Peter Grayson Washington (August 31, 1798 – February 10, 1872) was an American official who served as U.S. Assistant Secretary of the Treasury.

==Early life==
Washington was born in 1798 in Virginia. He was a son of Susan Monroe ( Grayson) Washington (1770–1822) and Lund Washington (1767–1853), the postmaster of Washington, D.C. After his mother's death in 1822, his father married Sarah Johnson, a daughter of Capt. John Johnson.
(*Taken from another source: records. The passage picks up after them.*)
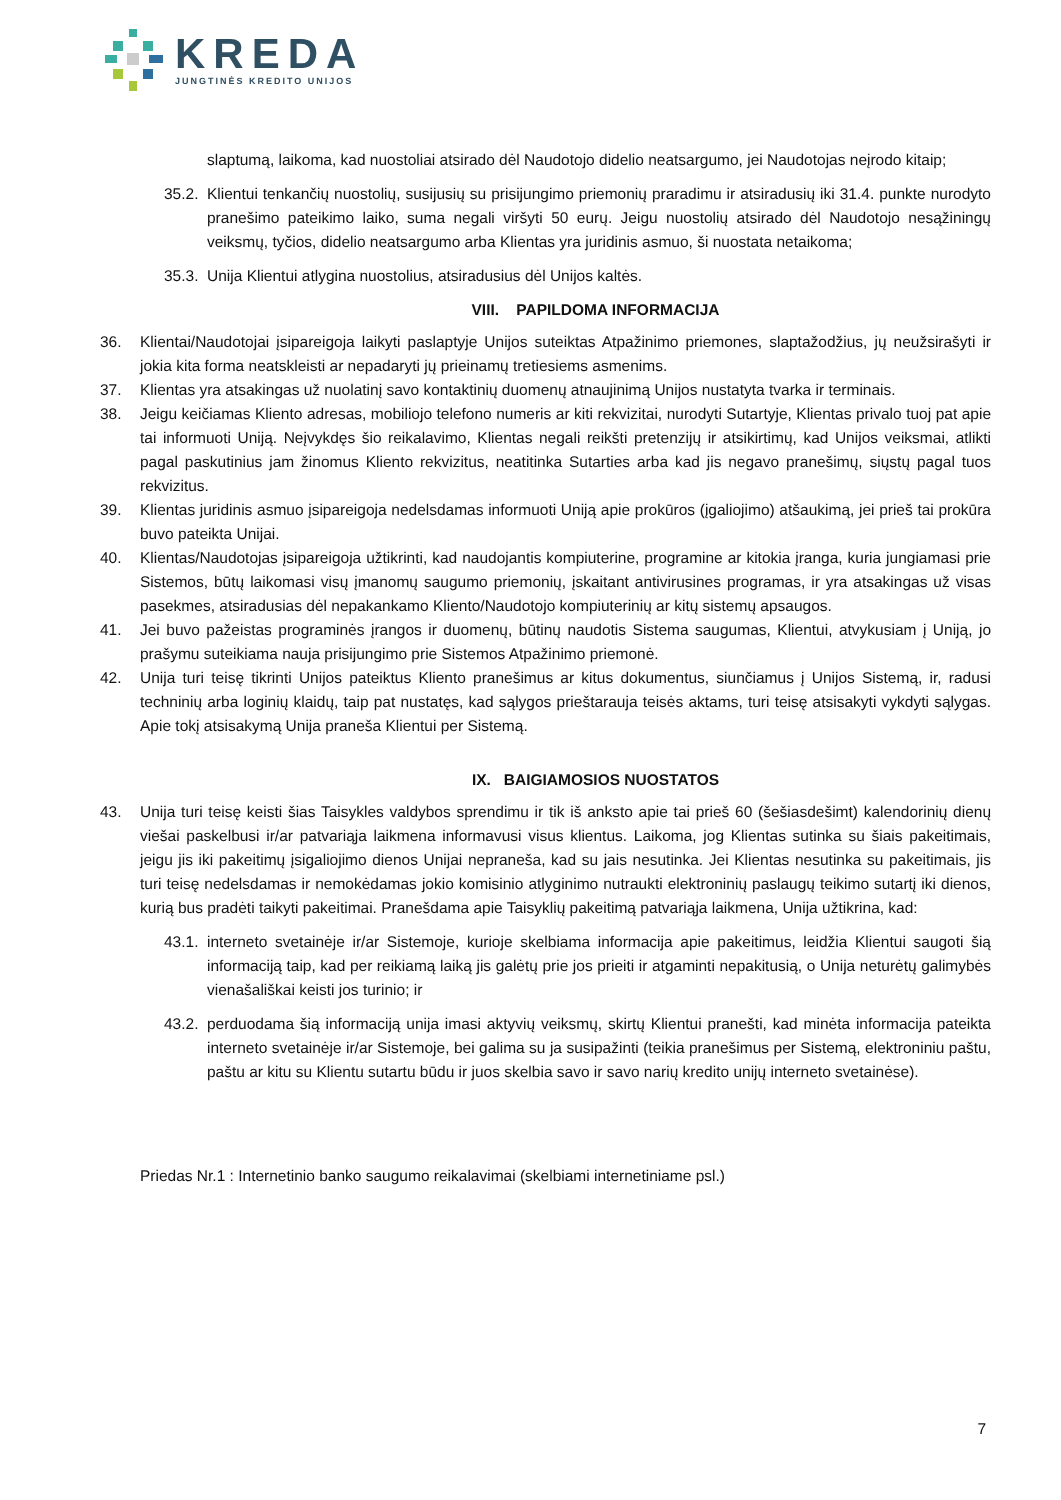KREDA
JUNGTINĖS KREDITO UNIJOS
slaptumą, laikoma, kad nuostoliai atsirado dėl Naudotojo didelio neatsargumo, jei Naudotojas neįrodo kitaip;
35.2. Klientui tenkančių nuostolių, susijusių su prisijungimo priemonių praradimu ir atsiradusių iki 31.4. punkte nurodyto pranešimo pateikimo laiko, suma negali viršyti 50 eurų. Jeigu nuostolių atsirado dėl Naudotojo nesąžiningų veiksmų, tyčios, didelio neatsargumo arba Klientas yra juridinis asmuo, ši nuostata netaikoma;
35.3. Unija Klientui atlygina nuostolius, atsiradusius dėl Unijos kaltės.
VIII. PAPILDOMA INFORMACIJA
36. Klientai/Naudotojai įsipareigoja laikyti paslaptyje Unijos suteiktas Atpažinimo priemones, slaptažodžius, jų neužsirašyti ir jokia kita forma neatskleisti ar nepadaryti jų prieinamų tretiesiems asmenims.
37. Klientas yra atsakingas už nuolatinį savo kontaktinių duomenų atnaujinimą Unijos nustatyta tvarka ir terminais.
38. Jeigu keičiamas Kliento adresas, mobiliojo telefono numeris ar kiti rekvizitai, nurodyti Sutartyje, Klientas privalo tuoj pat apie tai informuoti Uniją. Neįvykdęs šio reikalavimo, Klientas negali reikšti pretenzijų ir atsikirtimų, kad Unijos veiksmai, atlikti pagal paskutinius jam žinomus Kliento rekvizitus, neatitinka Sutarties arba kad jis negavo pranešimų, siųstų pagal tuos rekvizitus.
39. Klientas juridinis asmuo įsipareigoja nedelsdamas informuoti Uniją apie prokūros (įgaliojimo) atšaukimą, jei prieš tai prokūra buvo pateikta Unijai.
40. Klientas/Naudotojas įsipareigoja užtikrinti, kad naudojantis kompiuterine, programine ar kitokia įranga, kuria jungiamasi prie Sistemos, būtų laikomasi visų įmanomų saugumo priemonių, įskaitant antivirusines programas, ir yra atsakingas už visas pasekmes, atsiradusias dėl nepakankamo Kliento/Naudotojo kompiuterinių ar kitų sistemų apsaugos.
41. Jei buvo pažeistas programinės įrangos ir duomenų, būtinų naudotis Sistema saugumas, Klientui, atvykusiam į Uniją, jo prašymu suteikiama nauja prisijungimo prie Sistemos Atpažinimo priemonė.
42. Unija turi teisę tikrinti Unijos pateiktus Kliento pranešimus ar kitus dokumentus, siunčiamus į Unijos Sistemą, ir, radusi techninių arba loginių klaidų, taip pat nustatęs, kad sąlygos prieštarauja teisės aktams, turi teisę atsisakyti vykdyti sąlygas. Apie tokį atsisakymą Unija praneša Klientui per Sistemą.
IX. BAIGIAMOSIOS NUOSTATOS
43. Unija turi teisę keisti šias Taisykles valdybos sprendimu ir tik iš anksto apie tai prieš 60 (šešiasdešimt) kalendorinių dienų viešai paskelbusi ir/ar patvariąja laikmena informavusi visus klientus. Laikoma, jog Klientas sutinka su šiais pakeitimais, jeigu jis iki pakeitimų įsigaliojimo dienos Unijai nepraneša, kad su jais nesutinka. Jei Klientas nesutinka su pakeitimais, jis turi teisę nedelsdamas ir nemokėdamas jokio komisinio atlyginimo nutraukti elektroninių paslaugų teikimo sutartį iki dienos, kurią bus pradėti taikyti pakeitimai. Pranešdama apie Taisyklių pakeitimą patvariąja laikmena, Unija užtikrina, kad:
43.1. interneto svetainėje ir/ar Sistemoje, kurioje skelbiama informacija apie pakeitimus, leidžia Klientui saugoti šią informaciją taip, kad per reikiamą laiką jis galėtų prie jos prieiti ir atgaminti nepakitusią, o Unija neturėtų galimybės vienašališkai keisti jos turinio; ir
43.2. perduodama šią informaciją unija imasi aktyvių veiksmų, skirtų Klientui pranešti, kad minėta informacija pateikta interneto svetainėje ir/ar Sistemoje, bei galima su ja susipažinti (teikia pranešimus per Sistemą, elektroniniu paštu, paštu ar kitu su Klientu sutartu būdu ir juos skelbia savo ir savo narių kredito unijų interneto svetainėse).
Priedas Nr.1 : Internetinio banko saugumo reikalavimai (skelbiami internetiniame psl.)
7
His father was named for his uncle, Lund Washington, who was the neighbor and distant cousin of President George Washington. His paternal grandparents were Robert Washington and Alice ( Strother) Washington. His maternal grandparents were Mary Elizabeth ( Wagener) Grayson and the Rev. Spence Monroe Grayson, brother of U.S. Senator William Grayson (through their mother, they were cousins of James Monroe).

==Career==
Washington began his career as a clerk in the United States Treasury. He was later promoted to Chief Clerk of the Treasurer's Office, Chief Clerk of Sixth Auditor; First Assistant Postmaster General, and Assistant Secretary of the Treasury under Secretary James Guthrie and Howell Cobb under Presidents Franklin Pierce and James Buchanan. He was a vice president of the Association of the Oldest Inhabitants of the District of Columbia (AOI) and was a member of the Washington National Monument Association.

==Personal life==
In 1822, Washington was married to Margaret MacPherson (1786–1874), a daughter of Gen. William MacPherson and Margaret Stout MacPherson. Margaret's younger brother, Joseph Stout MacPherson, was married to Peter's younger sister, Mary Elizabeth Washington. Together, they were the parents of:

- Virginia Grayson Washington (1824–1869), who died unmarried.
- Julia Maria Washington (1827–1914), who married Dr. Caleb W. Hornor in 1859.
- William McPherson Washington (1828–1849), who died unmarried.

Washington died in New York City on February 10, 1872. His funeral was held in Washington at the Church of the Epiphany and conducted by the Rev. Dr. Starkey.